Retype the WebLogic restart error post word for word, starting at "While restarting WL" and ending at "getting forced shutdown.".

PAGE EXCERPT =
···

Getting error while restarting one of the Weblogic server instance


####<Sep 13, 2007 6:45:44 PM IST> <Error> <EmbeddedLDAP> <bng1web2prod> <itms> <[ACTIVE] ExecuteThread: '0' for queue: 'weblog
ic.kernel.Default (self-tuning)'> <<WLS Kernel>> <> <> <1189689344635> <000000> <Error opening the Transaction Log: ./servers/
itms/data/ldap/ldapfiles/EmbeddedLDAP.tran (Permission denied)>
####<Sep 13, 2007 6:45:44 PM IST> <Error> <EmbeddedLDAP> <bng1web2prod> <itms> <[ACTIVE] ExecuteThread: '0' for queue: 'weblog
ic.kernel.Default (self-tuning)'> <<WLS Kernel>> <> <> <1189689344637> <000000> <Error Instantiating 'dc=web2prod-Domain': nul
l>
####<Sep 13, 2007 6:45:44 PM IST> <Critical> <EmbeddedLDAP> <bng1web2prod> <itms> <[ACTIVE] ExecuteThread: '0' for queue: 'web
logic.kernel.Default (self-tuning)'> <<WLS Kernel>> <> <> <1189689344653> <BEA-171521> <An error occurred while initializing t
he Embedded LDAP Server. The exception thown is java.lang.ClassCastException: com.octetstring.vde.backend.BackendRoot. This ma
y indicate a problem with the data files for the Embedded LDAP Server. This managed server has a replica of the data contained
 on the Master Embedded LDAP Server in the Admin server. This replica has been marked invalid and will be refreshed on the nex
t boot of the managed server. Retry the reboot of this server.>
####<Sep 13, 2007 6:45:44 PM IST> <Critical> <WebLogicServer> <bng1web2prod> <itms> <main> <<WLS Kernel>> <> <> <1189689344667
<BEA-000362> <Server failed. Reason:

While restarting WL instance on 9.2 I got the above-mentioned error and I found that server is getting started but again it’s getting forced shutdown.

···

RECORD SET =
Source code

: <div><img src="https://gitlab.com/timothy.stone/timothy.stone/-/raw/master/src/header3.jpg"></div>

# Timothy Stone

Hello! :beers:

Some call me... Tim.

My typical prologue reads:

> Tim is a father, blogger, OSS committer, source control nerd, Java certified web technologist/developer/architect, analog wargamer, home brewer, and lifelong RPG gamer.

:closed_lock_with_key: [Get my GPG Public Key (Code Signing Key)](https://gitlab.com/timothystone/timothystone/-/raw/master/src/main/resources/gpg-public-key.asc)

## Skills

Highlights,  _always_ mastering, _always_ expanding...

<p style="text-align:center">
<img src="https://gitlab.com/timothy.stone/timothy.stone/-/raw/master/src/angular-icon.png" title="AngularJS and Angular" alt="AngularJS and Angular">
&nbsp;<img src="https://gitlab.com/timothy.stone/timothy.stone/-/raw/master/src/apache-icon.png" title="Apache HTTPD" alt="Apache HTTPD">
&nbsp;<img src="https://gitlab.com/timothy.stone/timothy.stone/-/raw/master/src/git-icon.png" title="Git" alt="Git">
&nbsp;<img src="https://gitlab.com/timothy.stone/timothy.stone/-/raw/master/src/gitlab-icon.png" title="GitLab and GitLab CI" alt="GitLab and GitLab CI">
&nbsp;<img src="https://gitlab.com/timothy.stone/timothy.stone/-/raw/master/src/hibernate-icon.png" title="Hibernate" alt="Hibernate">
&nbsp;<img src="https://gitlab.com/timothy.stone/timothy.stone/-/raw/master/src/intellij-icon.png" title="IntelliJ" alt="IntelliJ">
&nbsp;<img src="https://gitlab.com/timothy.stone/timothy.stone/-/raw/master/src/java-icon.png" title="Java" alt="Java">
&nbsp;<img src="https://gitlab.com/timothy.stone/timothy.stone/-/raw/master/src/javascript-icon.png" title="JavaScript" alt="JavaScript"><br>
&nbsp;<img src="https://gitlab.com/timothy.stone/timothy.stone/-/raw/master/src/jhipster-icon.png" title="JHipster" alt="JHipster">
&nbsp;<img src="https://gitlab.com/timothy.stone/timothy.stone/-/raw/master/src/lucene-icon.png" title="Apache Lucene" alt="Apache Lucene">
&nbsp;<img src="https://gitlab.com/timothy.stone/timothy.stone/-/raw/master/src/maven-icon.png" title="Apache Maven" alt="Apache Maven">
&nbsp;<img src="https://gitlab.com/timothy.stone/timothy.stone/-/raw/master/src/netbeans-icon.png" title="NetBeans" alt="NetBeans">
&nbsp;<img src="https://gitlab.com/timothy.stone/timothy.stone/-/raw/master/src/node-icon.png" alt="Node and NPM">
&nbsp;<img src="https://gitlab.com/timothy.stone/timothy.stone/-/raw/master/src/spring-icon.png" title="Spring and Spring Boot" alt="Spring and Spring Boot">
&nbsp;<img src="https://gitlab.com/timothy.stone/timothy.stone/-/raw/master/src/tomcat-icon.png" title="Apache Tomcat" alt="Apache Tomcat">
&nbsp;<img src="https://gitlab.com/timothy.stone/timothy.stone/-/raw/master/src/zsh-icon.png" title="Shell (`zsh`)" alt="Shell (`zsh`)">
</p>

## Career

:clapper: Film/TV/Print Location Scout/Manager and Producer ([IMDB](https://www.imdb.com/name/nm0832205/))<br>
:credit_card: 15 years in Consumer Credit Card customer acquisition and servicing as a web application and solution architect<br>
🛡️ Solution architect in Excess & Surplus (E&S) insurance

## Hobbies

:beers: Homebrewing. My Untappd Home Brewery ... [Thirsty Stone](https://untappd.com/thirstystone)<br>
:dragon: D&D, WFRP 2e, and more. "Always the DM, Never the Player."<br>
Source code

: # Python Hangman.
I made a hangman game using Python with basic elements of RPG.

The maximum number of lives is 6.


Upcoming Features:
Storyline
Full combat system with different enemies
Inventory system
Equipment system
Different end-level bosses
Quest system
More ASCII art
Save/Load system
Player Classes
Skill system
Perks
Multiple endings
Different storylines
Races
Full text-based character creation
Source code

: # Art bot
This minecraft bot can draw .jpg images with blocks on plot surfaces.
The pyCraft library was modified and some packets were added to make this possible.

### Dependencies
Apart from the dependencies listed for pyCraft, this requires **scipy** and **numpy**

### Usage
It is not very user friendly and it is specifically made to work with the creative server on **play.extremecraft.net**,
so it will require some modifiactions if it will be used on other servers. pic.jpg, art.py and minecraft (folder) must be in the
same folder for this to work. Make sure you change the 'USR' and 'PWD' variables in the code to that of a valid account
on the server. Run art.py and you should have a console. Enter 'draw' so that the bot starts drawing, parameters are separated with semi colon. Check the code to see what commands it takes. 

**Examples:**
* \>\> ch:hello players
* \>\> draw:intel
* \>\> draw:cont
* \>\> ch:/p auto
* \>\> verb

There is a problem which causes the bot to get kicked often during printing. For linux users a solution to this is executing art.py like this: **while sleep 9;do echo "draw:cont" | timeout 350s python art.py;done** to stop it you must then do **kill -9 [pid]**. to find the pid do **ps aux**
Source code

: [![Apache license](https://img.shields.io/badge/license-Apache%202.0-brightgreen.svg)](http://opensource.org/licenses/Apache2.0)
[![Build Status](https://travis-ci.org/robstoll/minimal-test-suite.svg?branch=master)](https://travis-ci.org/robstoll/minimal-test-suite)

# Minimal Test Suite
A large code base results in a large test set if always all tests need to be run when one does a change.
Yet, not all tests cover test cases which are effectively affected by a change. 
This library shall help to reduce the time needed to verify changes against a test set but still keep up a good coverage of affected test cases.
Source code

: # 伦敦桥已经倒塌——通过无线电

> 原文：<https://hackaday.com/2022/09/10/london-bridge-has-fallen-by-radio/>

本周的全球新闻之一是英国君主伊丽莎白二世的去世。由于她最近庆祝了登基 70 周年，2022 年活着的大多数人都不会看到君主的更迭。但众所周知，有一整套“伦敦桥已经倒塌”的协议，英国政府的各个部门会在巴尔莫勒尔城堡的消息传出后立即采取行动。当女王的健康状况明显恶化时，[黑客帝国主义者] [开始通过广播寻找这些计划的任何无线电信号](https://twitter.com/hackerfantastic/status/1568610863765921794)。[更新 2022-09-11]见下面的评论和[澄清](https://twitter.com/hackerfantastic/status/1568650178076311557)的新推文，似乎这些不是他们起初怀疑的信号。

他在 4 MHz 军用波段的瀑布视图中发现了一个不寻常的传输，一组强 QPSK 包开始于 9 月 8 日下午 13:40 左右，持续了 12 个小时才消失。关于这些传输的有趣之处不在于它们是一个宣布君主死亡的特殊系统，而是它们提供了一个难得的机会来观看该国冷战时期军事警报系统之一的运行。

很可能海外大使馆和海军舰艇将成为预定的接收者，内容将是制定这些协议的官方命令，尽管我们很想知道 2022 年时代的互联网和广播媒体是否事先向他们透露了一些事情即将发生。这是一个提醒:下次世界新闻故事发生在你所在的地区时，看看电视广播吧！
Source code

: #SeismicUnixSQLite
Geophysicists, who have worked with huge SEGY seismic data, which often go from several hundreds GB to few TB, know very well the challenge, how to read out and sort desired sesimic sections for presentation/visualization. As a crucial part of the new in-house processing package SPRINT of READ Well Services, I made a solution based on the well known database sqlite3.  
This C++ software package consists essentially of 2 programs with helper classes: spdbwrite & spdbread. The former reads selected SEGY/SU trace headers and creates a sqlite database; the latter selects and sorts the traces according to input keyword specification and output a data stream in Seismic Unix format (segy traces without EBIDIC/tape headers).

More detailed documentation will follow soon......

···

RESULT OF THE EXERCISE =
While restarting WL instance on 9.2 I got the above-mentioned error and I found that server is getting started but again it’s getting forced shutdown.